稍许时间后,拉斯特丽丝来到医疗部,病房中央用一张绿色的帘子隔开,拉斯特丽丝面前的床上躺着一个小小的,蜷缩成一团的婴儿,帘子背后隐约能看到另一张床的轮廓,床上躺着一个毫无生气的影子。拉斯特丽丝皱了皱眉问道,这不是一只猴子吗?你们说的莱比亚的遗腹子在哪里?

医疗部长回答道,主管,这就是莱比亚的孩子,是个女孩。拉斯特丽丝沉默了一会接着问道,我不是很熟悉生理学,胎儿正常来说应该是这个样子的吗?医疗部长回到,是因为她的下半身在实验事故中粉碎,可能是受爆炸波及的缘故,虽然我们进行了简单的急救处理,但是……

拉斯特丽丝继续问道,要怎么样才能治好她?医疗部长叹了一口气说道,恐怕我们办不到,为了将一个发育没有彻底完成的新生儿从死神的镰刀下夺过来,我们已经拼尽全力了,而且对于一个婴儿而言,到现在还活着已经是一个奇迹了。

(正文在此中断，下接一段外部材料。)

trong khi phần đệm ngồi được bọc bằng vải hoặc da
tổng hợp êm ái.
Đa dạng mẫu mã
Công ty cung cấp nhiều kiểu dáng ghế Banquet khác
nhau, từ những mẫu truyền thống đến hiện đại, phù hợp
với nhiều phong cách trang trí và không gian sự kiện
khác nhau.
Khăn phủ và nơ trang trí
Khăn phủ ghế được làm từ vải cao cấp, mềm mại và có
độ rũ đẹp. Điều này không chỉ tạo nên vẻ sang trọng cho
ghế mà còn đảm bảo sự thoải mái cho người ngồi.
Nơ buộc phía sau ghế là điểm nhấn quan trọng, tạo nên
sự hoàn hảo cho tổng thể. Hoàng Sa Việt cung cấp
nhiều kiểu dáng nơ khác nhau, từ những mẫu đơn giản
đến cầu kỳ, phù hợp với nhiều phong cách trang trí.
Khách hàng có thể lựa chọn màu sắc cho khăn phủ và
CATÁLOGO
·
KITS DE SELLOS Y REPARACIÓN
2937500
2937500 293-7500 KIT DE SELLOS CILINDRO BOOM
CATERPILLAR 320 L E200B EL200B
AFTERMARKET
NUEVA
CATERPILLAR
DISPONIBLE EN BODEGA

拉斯特丽丝抬眸看了一眼被绿布遮盖的莱比亚,皱了皱眉,问道,母体死亡而胎儿活着的情况,很常见吗?医疗部长回到,古代常有这种事发生,那时候医疗条件落后,女性分娩的时候可能会大出血,导致难产死亡,现在医学发展起来,很少有救不了母亲的情况。

拉斯特丽丝继续问道,下一批补给舰什么时候到来,将这个孩子随下一班补给舰遣返大陆。医疗部长回应道,暂时没办法将她送回去了,“潜航日”马上就到了……拉斯特丽丝皱了皱眉,允许了将婴儿留下来。医疗部长问道,您要给她取个名字吗?拉斯特丽丝平静回到,随便,这种事情不要过问我,给她安一个工号,名字只是一个代称。

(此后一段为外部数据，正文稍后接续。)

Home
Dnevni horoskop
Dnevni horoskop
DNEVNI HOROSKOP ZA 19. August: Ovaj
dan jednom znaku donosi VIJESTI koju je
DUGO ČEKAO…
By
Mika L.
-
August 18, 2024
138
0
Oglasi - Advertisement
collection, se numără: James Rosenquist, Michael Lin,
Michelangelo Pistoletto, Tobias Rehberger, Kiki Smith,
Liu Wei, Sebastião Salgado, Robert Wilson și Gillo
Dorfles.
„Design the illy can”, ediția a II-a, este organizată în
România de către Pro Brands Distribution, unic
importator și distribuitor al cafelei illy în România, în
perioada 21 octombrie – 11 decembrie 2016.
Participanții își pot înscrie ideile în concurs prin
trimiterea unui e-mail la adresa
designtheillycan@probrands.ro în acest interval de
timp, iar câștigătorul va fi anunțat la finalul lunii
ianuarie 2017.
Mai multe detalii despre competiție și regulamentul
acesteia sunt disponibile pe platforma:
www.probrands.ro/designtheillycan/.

医疗部长看着拉斯特丽丝沉默良久,最后,拉斯特丽丝像是妥协了一般叹了口气,说道,既然她的母亲叫莱比亚,那就管她叫拉弥亚吧。

此后,医疗部办公室的一角被纸板箱的简陋围栏围了起来,里面铺满了原本用于包装贵重设备的减震泡沫和塑料气囊。一个残缺的小女孩拖着身躯在围栏里努力爬行,这座基地里并没有供婴儿玩耍的玩具,因此医疗队员们扔进去一些咖啡杯和写字板,作为她的玩具。

拉斯特丽丝路过时问道,为什么她还在这里?医疗部长解释道,上次补给舰来的时候,基地太忙了,再加上平日的资产登记上本来就不包括活物,我们就给忘了……拉斯特丽丝质问道,难道要将她用货物的运输通道寄回去大陆?算了。(这里拉斯特丽丝不忍心让拉弥亚像货物一样寄回去,途中有些货物有可能会伤害到她)

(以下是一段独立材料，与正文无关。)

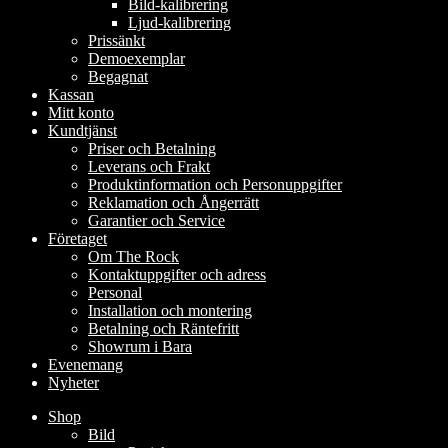
Bild-kalibrering
Ljud-kalibrering
Prissänkt
Demoexemplar
Begagnat
Kassan
Mitt konto
Kundtjänst
Priser och Betalning
Leverans och Frakt
Produktinformation och Personuppgifter
Reklamation och Ångerrätt
Garantier och Service
Företaget
Om The Rock
Kontaktuppgifter och adress
Personal
Installation och montering
Betalning och Räntefritt
Showrum i Bara
Evenemang
Nyheter
Shop
Bild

随后,拉斯特丽丝看着围栏内匍匐的幼儿,蹲了下来,对一旁的医疗部长问道,她现在真丑,像只猴子,有办法让她站起来吗?医疗部长回到,有办法,可以给她加装义体下肢,不过……她的身体还不够成熟,承受不了外接义体这种大手术。

一段时日后,拉斯特丽丝对医疗部长问道,手术有风险吗?医疗部长从容回到,任何手术都有风险,何况是个孩子,不过,我会全力以赴,这套手术并不难,科学理事会那边最近研发的人体改造技术才叫人惊叹。拉斯特丽丝露出感兴趣的表情,表示有机会要听医疗部长谈一下构造体改造技术的事,随后便让医疗部长开始对拉弥亚的加装义肢手术,自己会去房间外面观看全程。

完成手术一段日子后,拉斯特丽丝碰到行政部长便过去问道,那只猴子最近的状况怎么样了?行政部长一本正经地向拉斯特丽丝回到,她的名字是拉弥亚,主管,她的状况不错,岛上的工作人员都很喜欢那孩子。拉斯特丽丝用疑惑地语气问道,喜欢?你在跟我说什么鬼话?行政部长回到,大家都很喜欢她,那是个有趣的孩子,你也可以去看看她,权当打发时间。拉斯特丽丝冷哼道,我可没有闲暇时间拿去“打发”,我想你们也不应该有……不过既然连你都说了这种话,我倒有点好奇到底是什么东西让你们觉得“有趣”。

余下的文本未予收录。